Blasts a 'deep, painful wound'
2005-11-11 13:15
Nathaniel Harrison
Amman - United Nations chief Kofi Annan was headed to Amman on Friday as Jordanians mourned victims of deadly attacks on three luxury hotels claimed by al-Qaeda which jolted one of Washington's staunchest Middle East allies.
Jordanian authorities were hunting down the perpetrators of Wednesday's suicide carnage, which devastated a kingdom regarded as one of the safest nations in the volatile region.
The death toll rose to 57 after renowned Hollywood film director Mustafa Akkad, a Syrian and United States national, died of injuries sustained in one of the hotel blasts, a family friend said.
More than 100 were hurt in the attacks, which targeted three luxury hotels frequented by foreign residents and Westerners travelling to neighbouring Iraq.
Blasts condemned
Mourners held special prayers for the dead at Husseini mosque in the capital to be followed by a protest march organised by Jordanian opposition parties and trade unions.
The blasts, the first suicide attacks on Jordanian territory, shattered the notion that Jordan might be invincible to terror strikes by opponents of the United States military campaign in Iraq.
The United Nations security council condemned the bombings "in the strongest possible terms". US secretary of state Condoleezza Rice, currently in Iraq on a regional tour, said she too was ready to come to Jordan if she could be of assistance.

WORK TASK → Repeat, word for word, the part of the Amman hotel bombings news report starting at "Blasts condemned" and ending at "campaign in Iraq.".

SOURCE DATA →
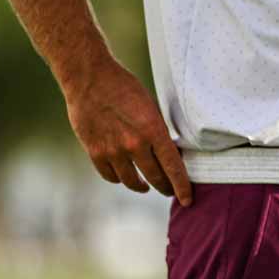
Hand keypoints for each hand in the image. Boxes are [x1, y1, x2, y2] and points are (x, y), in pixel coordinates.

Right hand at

THE COMPLETED TASK →
Blasts condemned
Mourners held special prayers for the dead at Husseini mosque in the capital to be followed by a protest march organised by Jordanian opposition parties and trade unions.
The blasts, the first suicide attacks on Jordanian territory, shattered the notion that Jordan might be invincible to terror strikes by opponents of the United States military campaign in Iraq.